Passage provided
+ + + + +

Two anime anthology films that are good points of interests. There is Neo-Tokyo from 1987, a short trilogy of separate stories where one segment named Construction Cancellation Order written and directed by Katsuhiro Otomo which is a social satire about a salaryman sent to South America to stop a huge project meant to set up a city in the middle of a swamp entirely operated by malfunctioning robots who want stop following their program to finish the construction of which the foreman robot sees even the company rep as a threat to their project. Another anthology is Memories entirely written by Otomo with a chapter titled Magnetic Rose directed by Koji Morimoto about space scavengers that discover an abandoned station that is supposed to be the resting place of a famous opera singer, but as the story goes on, we learn that the station’s main computer has gone haywire and projects an image of the opera star luring the salvagers into a trap and deludes one of them into believing they are the singer’s deceased husband. Both vignettes focus on the dangers of how allowing AI to operate on its own for a prolonged period can be hazardous if left without monitoring. Leaving out the human factor of a self-automated society can lead to disaster.

An underestimated but masterful anime movie that you can see traces of KOG is in the Metropolis anime movie from 2001 directed by Rintaro that was based on Osamu Tezuka’s manga. Taking place in the city of the same name, Metropolis is run by plutocrats where most of the general labor is handled by retro-looking robots leaving a good portion of the underprivileged masses out of work and rebelling against their industry. With the corporation having more power than the government, the regular citizens are swept away by the whims of the rich, so the citizens blame most of this civil unrest on the robots themselves making them seen as the lowest minority despite the fact that they were built only to serve mankind. As an underground movement rebels against the tyrannical Marduks lead by Duke Red, his latest creation, a robot called Tima has gone missing which was meant to be the centerpiece of a ziggurat that would leave the entire city subject to automation. Tima befriends a young detective who teachers her more about humanity which leads to her ultimately deciding to spare the people of Metropolis from the ravages the Marduks. A good deal of KOG is inspired by this hidden masterpiece by Rintaro, as well as the Fritz Lang 1927 movie the manga was based on, especially with its anti-fascist statement and how people tend to blame robots for their problems instead of the big businesses making the robots in the first place.

+ + + + +

Dataset entries
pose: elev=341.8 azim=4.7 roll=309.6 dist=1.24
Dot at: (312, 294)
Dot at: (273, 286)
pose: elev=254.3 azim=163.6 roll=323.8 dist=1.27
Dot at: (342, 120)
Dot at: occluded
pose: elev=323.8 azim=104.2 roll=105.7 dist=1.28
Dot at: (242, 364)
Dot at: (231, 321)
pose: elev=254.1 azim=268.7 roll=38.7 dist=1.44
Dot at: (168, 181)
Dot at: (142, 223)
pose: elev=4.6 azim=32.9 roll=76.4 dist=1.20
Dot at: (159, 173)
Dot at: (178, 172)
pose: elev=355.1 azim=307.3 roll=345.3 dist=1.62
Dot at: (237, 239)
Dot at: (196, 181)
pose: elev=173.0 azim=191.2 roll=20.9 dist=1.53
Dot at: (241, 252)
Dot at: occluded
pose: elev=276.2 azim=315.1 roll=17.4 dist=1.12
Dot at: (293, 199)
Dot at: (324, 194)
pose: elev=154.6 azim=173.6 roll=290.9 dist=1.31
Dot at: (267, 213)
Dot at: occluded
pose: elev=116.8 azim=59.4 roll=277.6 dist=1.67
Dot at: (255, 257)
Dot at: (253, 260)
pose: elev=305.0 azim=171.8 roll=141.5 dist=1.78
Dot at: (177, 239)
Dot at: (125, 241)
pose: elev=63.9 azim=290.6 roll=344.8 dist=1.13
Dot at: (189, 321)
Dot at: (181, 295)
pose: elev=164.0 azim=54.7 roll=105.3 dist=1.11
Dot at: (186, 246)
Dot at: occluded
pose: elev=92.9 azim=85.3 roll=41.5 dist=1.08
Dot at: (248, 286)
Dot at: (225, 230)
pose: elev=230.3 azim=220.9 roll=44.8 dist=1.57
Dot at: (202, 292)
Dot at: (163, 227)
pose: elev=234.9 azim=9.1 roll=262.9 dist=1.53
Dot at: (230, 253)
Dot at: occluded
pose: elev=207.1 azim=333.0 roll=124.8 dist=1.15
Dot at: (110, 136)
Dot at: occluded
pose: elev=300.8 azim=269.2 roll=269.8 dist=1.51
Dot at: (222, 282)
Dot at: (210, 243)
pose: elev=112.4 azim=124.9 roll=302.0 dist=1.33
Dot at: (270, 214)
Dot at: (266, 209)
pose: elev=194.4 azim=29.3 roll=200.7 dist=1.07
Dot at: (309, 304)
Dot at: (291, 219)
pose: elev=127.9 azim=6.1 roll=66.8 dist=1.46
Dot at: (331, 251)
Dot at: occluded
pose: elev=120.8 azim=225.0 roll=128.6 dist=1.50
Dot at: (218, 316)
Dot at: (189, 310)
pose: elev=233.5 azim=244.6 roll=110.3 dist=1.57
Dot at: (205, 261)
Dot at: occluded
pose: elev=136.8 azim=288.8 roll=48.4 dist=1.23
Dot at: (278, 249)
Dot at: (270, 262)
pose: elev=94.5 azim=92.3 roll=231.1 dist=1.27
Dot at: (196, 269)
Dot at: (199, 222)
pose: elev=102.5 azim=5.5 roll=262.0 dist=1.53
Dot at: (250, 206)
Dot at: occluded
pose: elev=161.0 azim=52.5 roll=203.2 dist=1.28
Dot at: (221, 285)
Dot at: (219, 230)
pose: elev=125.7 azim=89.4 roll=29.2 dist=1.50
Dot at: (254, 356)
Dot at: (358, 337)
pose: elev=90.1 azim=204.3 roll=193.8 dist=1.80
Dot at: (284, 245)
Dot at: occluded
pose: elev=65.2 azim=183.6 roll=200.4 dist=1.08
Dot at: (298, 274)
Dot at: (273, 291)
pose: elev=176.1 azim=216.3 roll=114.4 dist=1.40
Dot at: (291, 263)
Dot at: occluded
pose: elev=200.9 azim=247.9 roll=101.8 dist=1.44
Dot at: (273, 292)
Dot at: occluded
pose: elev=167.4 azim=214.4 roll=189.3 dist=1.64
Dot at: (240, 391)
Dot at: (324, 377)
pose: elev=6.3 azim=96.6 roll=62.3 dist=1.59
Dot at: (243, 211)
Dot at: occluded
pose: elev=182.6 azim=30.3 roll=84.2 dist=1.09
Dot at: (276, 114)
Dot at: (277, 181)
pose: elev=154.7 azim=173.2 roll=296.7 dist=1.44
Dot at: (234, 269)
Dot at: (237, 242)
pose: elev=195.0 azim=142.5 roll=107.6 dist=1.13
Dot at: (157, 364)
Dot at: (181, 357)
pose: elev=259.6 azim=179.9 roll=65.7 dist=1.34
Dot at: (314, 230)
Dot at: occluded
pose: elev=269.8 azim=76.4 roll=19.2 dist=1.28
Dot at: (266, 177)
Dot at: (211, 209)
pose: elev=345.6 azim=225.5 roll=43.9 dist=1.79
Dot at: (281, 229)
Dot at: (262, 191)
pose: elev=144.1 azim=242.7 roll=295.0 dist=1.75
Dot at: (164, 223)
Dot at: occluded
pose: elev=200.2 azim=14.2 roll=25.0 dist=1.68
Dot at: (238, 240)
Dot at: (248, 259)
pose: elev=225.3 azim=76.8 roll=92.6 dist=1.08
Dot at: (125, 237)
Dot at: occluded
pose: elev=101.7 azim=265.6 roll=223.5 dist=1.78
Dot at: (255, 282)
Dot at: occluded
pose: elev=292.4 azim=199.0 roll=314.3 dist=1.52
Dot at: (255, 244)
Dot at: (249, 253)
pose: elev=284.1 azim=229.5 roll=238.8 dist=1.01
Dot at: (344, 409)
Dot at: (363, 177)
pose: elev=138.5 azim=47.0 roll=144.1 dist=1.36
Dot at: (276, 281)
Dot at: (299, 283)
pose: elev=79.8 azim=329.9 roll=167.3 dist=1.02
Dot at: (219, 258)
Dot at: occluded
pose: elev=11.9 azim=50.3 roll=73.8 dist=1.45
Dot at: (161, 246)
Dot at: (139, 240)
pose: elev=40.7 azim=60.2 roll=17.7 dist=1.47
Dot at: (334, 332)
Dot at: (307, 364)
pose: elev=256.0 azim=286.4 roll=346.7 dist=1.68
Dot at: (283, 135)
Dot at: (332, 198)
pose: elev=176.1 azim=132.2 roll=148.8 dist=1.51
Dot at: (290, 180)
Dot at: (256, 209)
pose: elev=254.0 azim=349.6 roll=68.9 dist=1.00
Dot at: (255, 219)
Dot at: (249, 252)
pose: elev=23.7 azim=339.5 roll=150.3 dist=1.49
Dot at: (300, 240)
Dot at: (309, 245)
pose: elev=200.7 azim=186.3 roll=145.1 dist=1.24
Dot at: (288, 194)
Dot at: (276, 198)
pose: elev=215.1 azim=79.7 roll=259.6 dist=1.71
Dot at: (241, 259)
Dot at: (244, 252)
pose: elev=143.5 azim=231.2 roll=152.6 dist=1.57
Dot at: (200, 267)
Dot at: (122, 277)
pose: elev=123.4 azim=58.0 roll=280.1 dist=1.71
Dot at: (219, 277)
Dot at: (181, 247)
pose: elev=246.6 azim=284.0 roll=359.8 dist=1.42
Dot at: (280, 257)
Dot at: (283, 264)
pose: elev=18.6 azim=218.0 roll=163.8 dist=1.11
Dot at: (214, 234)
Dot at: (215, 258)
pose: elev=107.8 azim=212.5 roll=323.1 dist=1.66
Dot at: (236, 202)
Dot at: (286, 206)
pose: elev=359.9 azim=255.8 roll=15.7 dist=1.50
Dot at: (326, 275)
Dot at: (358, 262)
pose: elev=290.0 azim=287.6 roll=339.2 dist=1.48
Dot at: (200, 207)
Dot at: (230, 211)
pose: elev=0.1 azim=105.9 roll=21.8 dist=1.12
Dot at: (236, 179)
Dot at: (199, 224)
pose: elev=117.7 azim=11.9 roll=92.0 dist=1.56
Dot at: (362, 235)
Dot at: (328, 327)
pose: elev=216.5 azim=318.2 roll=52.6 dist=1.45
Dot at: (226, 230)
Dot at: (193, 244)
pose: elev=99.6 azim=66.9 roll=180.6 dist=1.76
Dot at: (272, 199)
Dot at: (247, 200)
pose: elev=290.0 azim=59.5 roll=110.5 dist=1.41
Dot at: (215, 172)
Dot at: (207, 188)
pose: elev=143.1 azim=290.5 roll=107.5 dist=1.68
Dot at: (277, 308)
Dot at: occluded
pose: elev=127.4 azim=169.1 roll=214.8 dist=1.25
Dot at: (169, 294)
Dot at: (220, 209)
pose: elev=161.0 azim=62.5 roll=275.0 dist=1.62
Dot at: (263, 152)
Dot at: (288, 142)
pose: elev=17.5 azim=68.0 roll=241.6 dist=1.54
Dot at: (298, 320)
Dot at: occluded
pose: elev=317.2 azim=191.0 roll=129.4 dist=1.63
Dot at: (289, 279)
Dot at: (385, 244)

+ + + + +

Required work
1) Copy out the records again word for word, from their very first line up to and including the line that contains "Dot at: (253, 260)".
2) Continue the piece on anime films about robots and automation, picking up after its final sentence.
The text and the records have nothing to do with each other.

Results of the exercise
1)
pose: elev=341.8 azim=4.7 roll=309.6 dist=1.24
Dot at: (312, 294)
Dot at: (273, 286)
pose: elev=254.3 azim=163.6 roll=323.8 dist=1.27
Dot at: (342, 120)
Dot at: occluded
pose: elev=323.8 azim=104.2 roll=105.7 dist=1.28
Dot at: (242, 364)
Dot at: (231, 321)
pose: elev=254.1 azim=268.7 roll=38.7 dist=1.44
Dot at: (168, 181)
Dot at: (142, 223)
pose: elev=4.6 azim=32.9 roll=76.4 dist=1.20
Dot at: (159, 173)
Dot at: (178, 172)
pose: elev=355.1 azim=307.3 roll=345.3 dist=1.62
Dot at: (237, 239)
Dot at: (196, 181)
pose: elev=173.0 azim=191.2 roll=20.9 dist=1.53
Dot at: (241, 252)
Dot at: occluded
pose: elev=276.2 azim=315.1 roll=17.4 dist=1.12
Dot at: (293, 199)
Dot at: (324, 194)
pose: elev=154.6 azim=173.6 roll=290.9 dist=1.31
Dot at: (267, 213)
Dot at: occluded
pose: elev=116.8 azim=59.4 roll=277.6 dist=1.67
Dot at: (255, 257)
Dot at: (253, 260)

2)
One anime/manga titles most generic are aware of is Alita: Battle Angel which is one of the few that managed to be remade into a successful live-action American movie. Prior to the Robert Rodriguez film, creator Yukito Kishiro allowed only a 2-episode OVA to be made of it because he wanted to focus more on the manga, even though the impact it left with US otaku is one of the biggest influences on cyberpunk, much of which Knights Of Guinevere was probably inspired by. In a dystopian Earth, the airborne city of Zalem rests above the ground level Iron City which lives of the scraps that get tossed down by the snobby tycoons above. A scientist finds the remains of an abandoned cyborg girl he names Alita in the trash to rebuild her only to find that she is a rare type designed by the military to fight wars on Mars. Alita’s strength and discovering her emotions puts herself and her new allies in danger as the despotic forces of Zalem are constantly bombarding her with violent strife. KOG begins as a mirror reflection about a mechanical maiden being recycled from rubbish and turning out to be more powerful than the mere mascot she was thought to be.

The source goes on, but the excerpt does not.